* **What you should do**
All lines in the material with the string "find" should be listed.

= Beginning of Section =

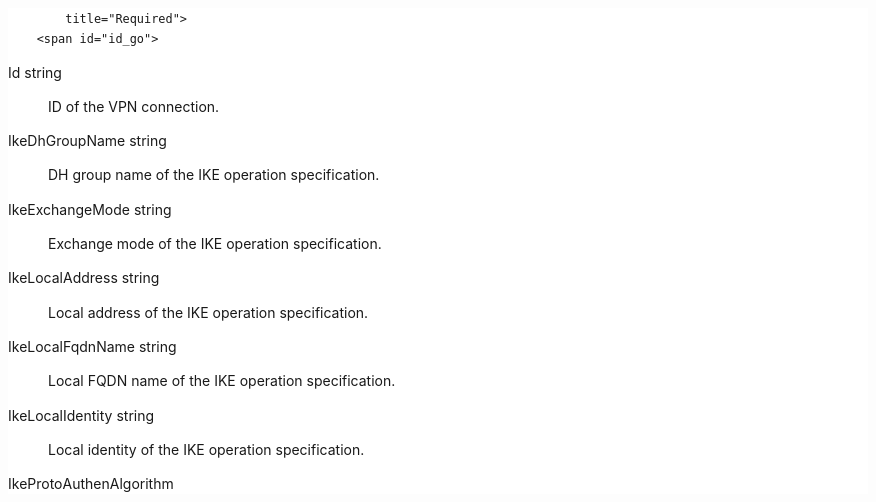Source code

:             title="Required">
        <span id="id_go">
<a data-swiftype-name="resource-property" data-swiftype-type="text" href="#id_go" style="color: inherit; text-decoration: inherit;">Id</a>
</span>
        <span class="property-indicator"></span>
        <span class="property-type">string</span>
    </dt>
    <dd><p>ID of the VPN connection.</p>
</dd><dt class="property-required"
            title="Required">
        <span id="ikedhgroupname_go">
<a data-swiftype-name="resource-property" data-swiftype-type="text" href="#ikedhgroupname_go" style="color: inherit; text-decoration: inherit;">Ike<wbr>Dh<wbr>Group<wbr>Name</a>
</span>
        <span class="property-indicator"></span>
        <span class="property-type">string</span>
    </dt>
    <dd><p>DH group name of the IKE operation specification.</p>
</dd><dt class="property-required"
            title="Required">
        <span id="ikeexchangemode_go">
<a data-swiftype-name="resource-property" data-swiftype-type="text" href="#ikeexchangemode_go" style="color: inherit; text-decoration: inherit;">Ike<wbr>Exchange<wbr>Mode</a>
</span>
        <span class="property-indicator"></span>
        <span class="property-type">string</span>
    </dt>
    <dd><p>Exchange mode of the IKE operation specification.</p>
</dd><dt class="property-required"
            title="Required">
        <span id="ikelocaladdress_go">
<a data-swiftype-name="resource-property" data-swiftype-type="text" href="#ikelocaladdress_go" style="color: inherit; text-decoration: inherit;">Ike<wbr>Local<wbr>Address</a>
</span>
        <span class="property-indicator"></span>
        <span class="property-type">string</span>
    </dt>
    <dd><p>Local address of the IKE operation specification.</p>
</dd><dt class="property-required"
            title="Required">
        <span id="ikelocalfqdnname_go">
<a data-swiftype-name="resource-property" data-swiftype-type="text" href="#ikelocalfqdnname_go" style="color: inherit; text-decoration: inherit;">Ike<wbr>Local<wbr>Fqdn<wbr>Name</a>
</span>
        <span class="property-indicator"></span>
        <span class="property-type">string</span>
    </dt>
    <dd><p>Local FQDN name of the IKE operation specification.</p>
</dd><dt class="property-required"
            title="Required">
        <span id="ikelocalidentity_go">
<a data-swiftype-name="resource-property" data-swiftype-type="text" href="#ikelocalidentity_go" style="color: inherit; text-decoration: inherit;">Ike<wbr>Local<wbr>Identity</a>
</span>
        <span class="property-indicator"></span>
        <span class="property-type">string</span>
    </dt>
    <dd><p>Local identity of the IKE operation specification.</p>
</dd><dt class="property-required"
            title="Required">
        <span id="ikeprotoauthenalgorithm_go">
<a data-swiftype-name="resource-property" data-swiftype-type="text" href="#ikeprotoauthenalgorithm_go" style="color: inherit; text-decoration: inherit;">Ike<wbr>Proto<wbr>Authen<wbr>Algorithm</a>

= End of Section =
= Beginning of Section =

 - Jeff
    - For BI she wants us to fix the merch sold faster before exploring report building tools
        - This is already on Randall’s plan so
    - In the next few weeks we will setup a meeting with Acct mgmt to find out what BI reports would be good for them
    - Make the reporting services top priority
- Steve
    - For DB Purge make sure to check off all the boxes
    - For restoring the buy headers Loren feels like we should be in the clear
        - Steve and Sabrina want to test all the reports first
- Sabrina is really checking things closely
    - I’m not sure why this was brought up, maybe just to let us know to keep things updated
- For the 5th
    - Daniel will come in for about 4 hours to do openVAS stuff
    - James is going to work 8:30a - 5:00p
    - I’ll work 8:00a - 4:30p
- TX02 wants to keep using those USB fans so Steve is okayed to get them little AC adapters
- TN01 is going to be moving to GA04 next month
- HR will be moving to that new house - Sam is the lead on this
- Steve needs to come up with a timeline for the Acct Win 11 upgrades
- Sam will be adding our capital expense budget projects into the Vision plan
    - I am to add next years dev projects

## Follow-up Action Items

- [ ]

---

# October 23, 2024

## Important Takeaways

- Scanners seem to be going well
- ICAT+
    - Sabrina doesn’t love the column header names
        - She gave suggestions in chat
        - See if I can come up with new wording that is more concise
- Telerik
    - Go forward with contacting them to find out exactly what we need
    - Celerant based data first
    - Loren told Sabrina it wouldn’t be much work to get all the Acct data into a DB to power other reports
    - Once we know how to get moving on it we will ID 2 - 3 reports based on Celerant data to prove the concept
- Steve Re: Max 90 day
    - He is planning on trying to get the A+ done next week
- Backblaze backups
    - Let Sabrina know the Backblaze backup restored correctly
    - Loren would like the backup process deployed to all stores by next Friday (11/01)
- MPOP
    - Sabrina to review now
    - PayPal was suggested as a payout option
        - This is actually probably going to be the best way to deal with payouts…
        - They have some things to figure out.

= End of Section =

* **Finished task**
    - In the next few weeks we will setup a meeting with Acct mgmt to find out what BI reports would be good for them
    - Go forward with contacting them to find out exactly what we need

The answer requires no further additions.